Page:Bibaud - Histoire du Canada sous la domination française, Vol 1, 1837.djvu/365

La bibliothèque libre.
Cette page a été validée par deux contributeurs.

Le marquis de Montcalm s’était fait estimer et chérir de ses soldats et des Canadiens, surtout de ceux qui avaient combattu sous ses ordres : le chevalier de Levis, d’une sévérité peu ordinaire, d’un zèle quelquefois outré, dut emporter au moins l’estime des derniers ; car il la méritait, par son activité, son courage et son habileté. Il n’en fut pas ainsi du marquis de Vaudreuil ; il partit chargé de plus de haine et de mépris qu’il n’en aurait dû porter, peut-être, si l’on eût voulu être rigoureusement juste à son égard ; car malgré son favoritisme, et ses liaisons avec des hommes dépourvus de tout principe d’honneur et de probité, on ne peut refuser à ce dernier des gouverneurs français du Canada un certain degré de prudence, et cet empire sur soi-même qui permet à l’homme de choisir le meilleur parti, dans les cas à peu près désespérés.
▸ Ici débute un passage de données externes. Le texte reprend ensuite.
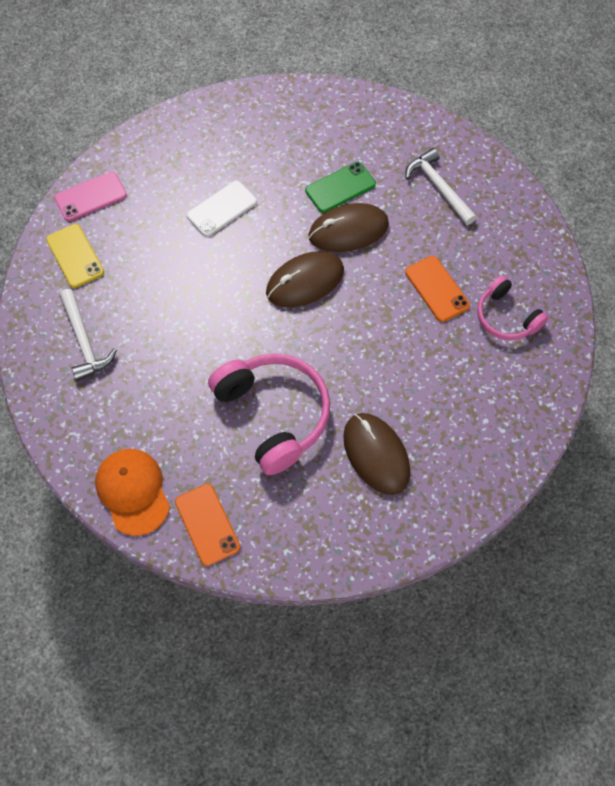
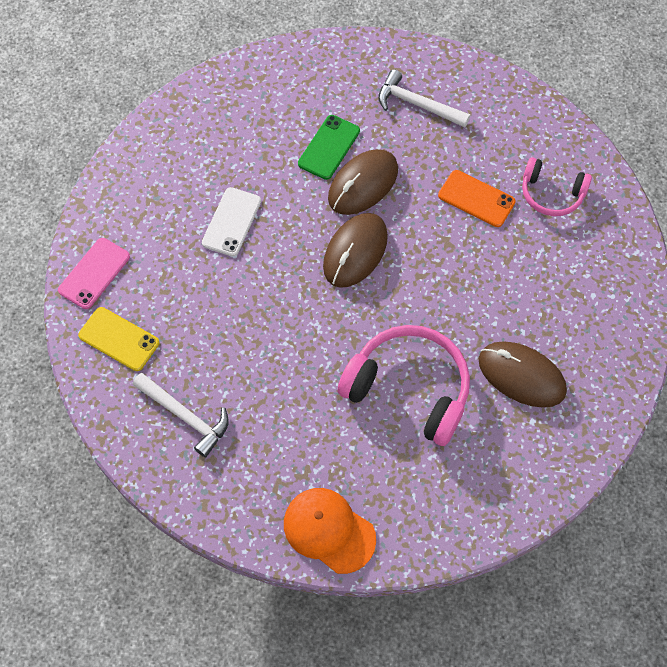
camera: 30 degrees left, 0 degrees up
(207, 524) = (416, 521): orange phone -> none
Les Canadiens durent le remercier de n’avoir pas voulu accéder à la proposition que lui fit le chevalier de Levis de rompre toute négociation avec le général Amherst ; proposition peut-être pardonnable à un patriote zélé et à un militaire épris de la gloire des armes, tel qu’était le général français, mais on ne peut plus téméraire, dans les conjonctures où se trouvait le Canada. Qui pourrait dire, en effet, quel aurait été le sort des habitans de ce pays et de leur postérité, si Montréal eût été pris d’assaut, ou obligé de se rendre à discrétion ? Ils lui durent encore quelque reconnaissance d’avoir, dans son projet de capitulation, songé à leur assurer tout ce qui pouvait contribuer à leur avantage et à leur bien-être futur. S’il demanda pour nos pères plus que le vainqueur ne pouvait convenablement accorder, ce n’est pas à nous de nous en plaindre, ou de l’en blâmer.